- Work request 1
Answer these about the mailing-list reply on spinning threads, one answer per line, marked the same way:
(a) What scheduling policy and priority do the threads run at?
(b) What state is the stuck process in, and what is it waiting on?
(c) How many threads run per CPU?

- Selected extract
· · · · ·
On Wed, 2012-09-19 at 20:32 -0700, Andrew Athan wrote: 
> All:
> 
> I am simply not sure whether this is the right list to post this 
> question to.  Please redirect me if not.
> 
> I chose to post here based on some indications that the problem may 
> involve some aspects of the kernel given the involvement of tty/sshd/and 
> a process stuck in "D" state waiting on flush_work.

Yeah, when workqueues can't run, box stops working.

> I am developing an application where many threads are spin-waiting on 
> input--i.e., they are pegged at 100%.  One thread per CPU.  The spin is 
> on a memory location, and does not involve interruptible/preemtable 
> system calls.  The threads are priority=99 SCHED_FIFO.  In this run, the 
> kernel is not a preemtable kernel and the application runs as root to 
> allow setting of priority and scheduler.

It doesn't matter if the kernel is preemptible or not, as soon as a
SCHED_FIFO:99 task starts spinning, it's game over if anything needs to
happen on a CPU that GOD is using as a toaster.  Either you give
workqueues a break, or you ensure that you don't need them, else they
sink their teeth in godly behinds :)
· · · · ·
- Data in this exercise
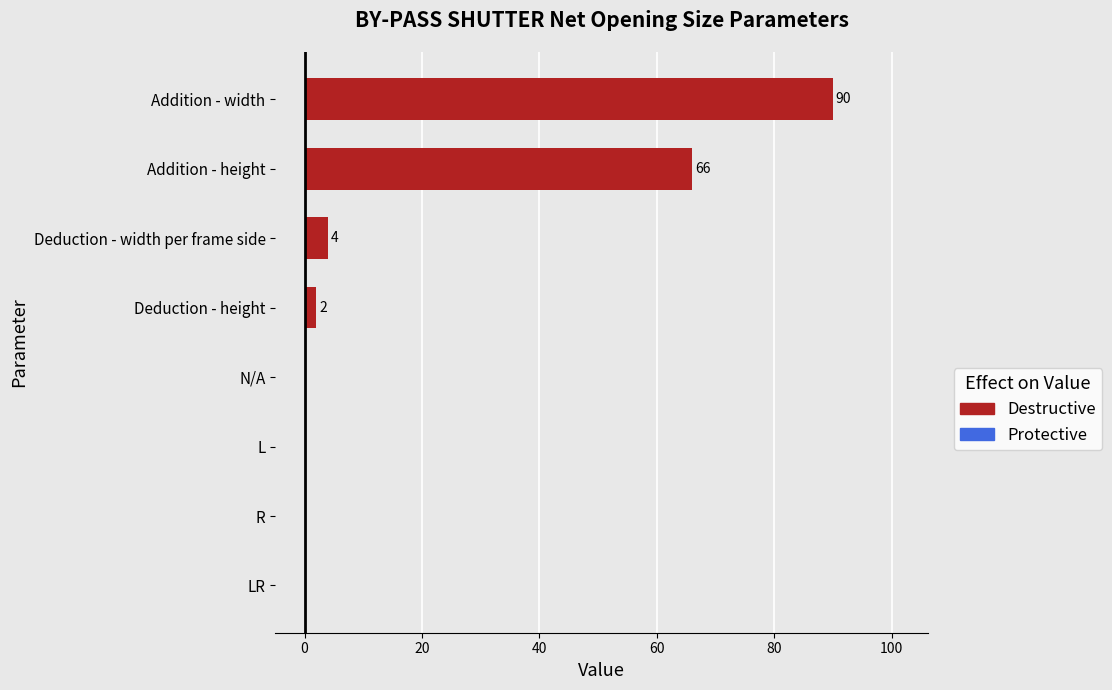

Is it true that the value at Addition - height is 66?

True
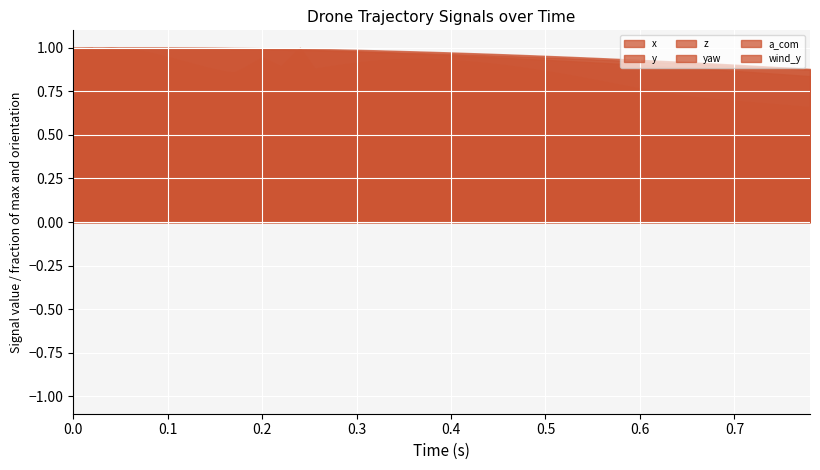

True or false: x and y intersect in this chart.

False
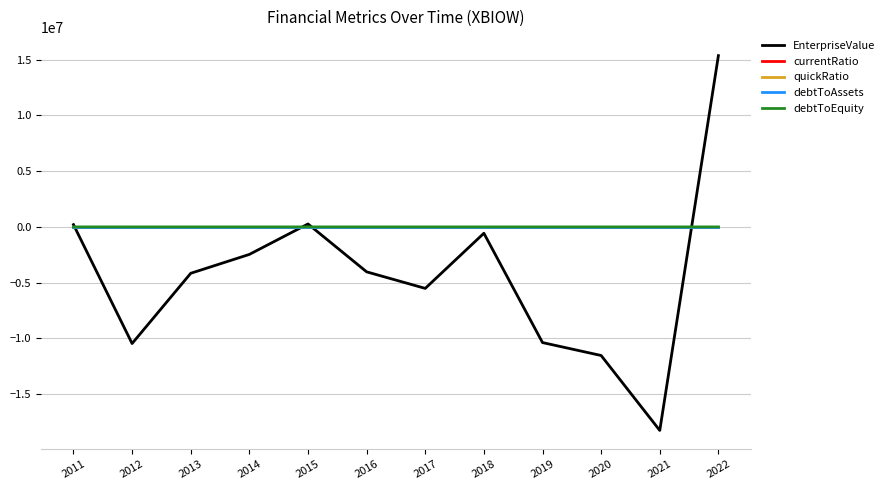

Which series has the widest spread of values?

EnterpriseValue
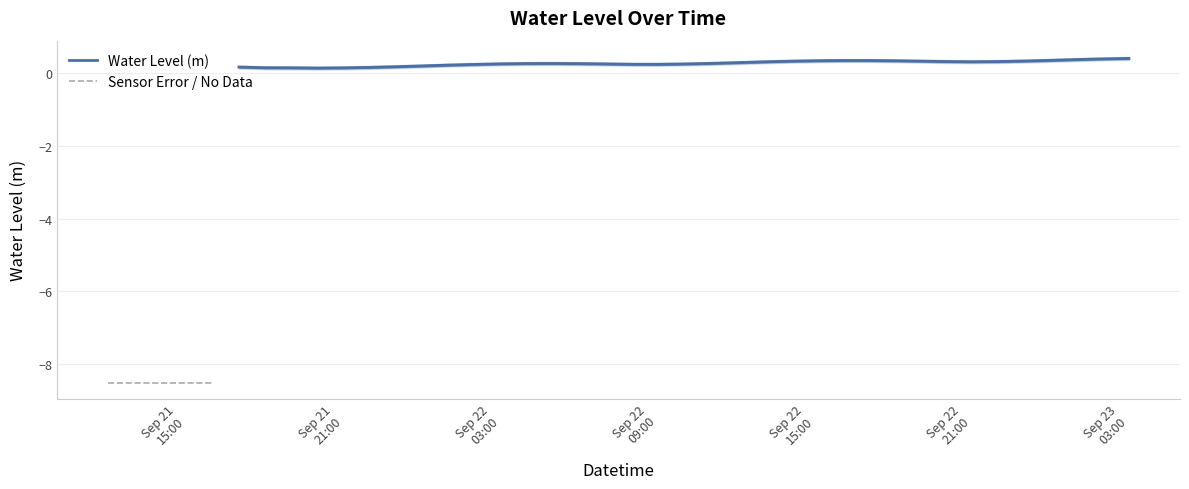

What is the label of the 16th point from the right?

2025-09-22 12:00:00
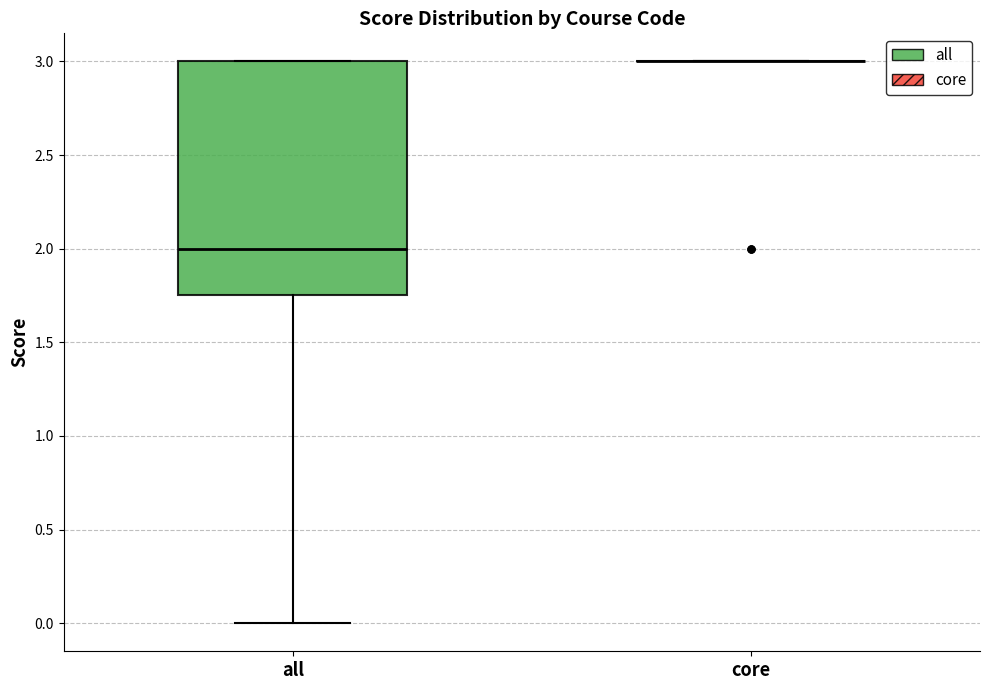

Reading left to right, read every box against the y-axis: the position of its median line, the range the box covers, and the ends of its whiskers. The values are not printed on the chart, so give them approximately, as read against the axis.

all: median 2.00, box 1.75 to 3.00, whiskers 0.00 to 3.00
core: box collapsed to a line at 3.00, whiskers 3.00 to 3.00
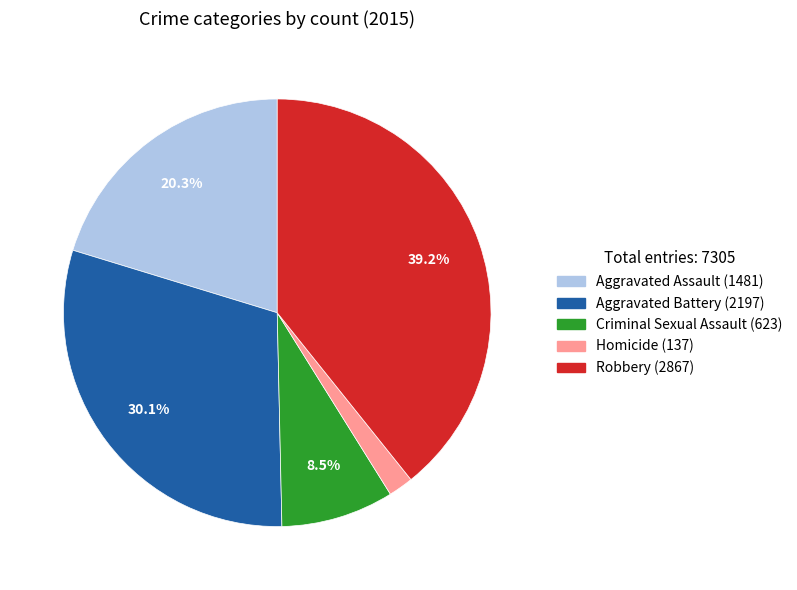

True or false: Aggravated Battery accounts for 24% of the total.

False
· · · · ·
- Work request 2
Rewrite only the rows from the first one through the line containing "Reading left to", both included, with "chart" changed to "graph" and everything else unchanged. Leave out the pictures.

- Task answer 1
(a) SCHED_FIFO at priority 99
(b) "D" state, waiting on flush_work
(c) One

- Task answer 2
Is it true that the value at Addition - height is 66?

True

True or false: x and y intersect in this graph.

False

Which series has the widest spread of values?

EnterpriseValue

What is the label of the 16th point from the right?

2025-09-22 12:00:00

Reading left to right, read every box against the y-axis: the position of its median line, the range the box covers, and the ends of its whiskers. The values are not printed on the graph, so give them approximately, as read against the axis.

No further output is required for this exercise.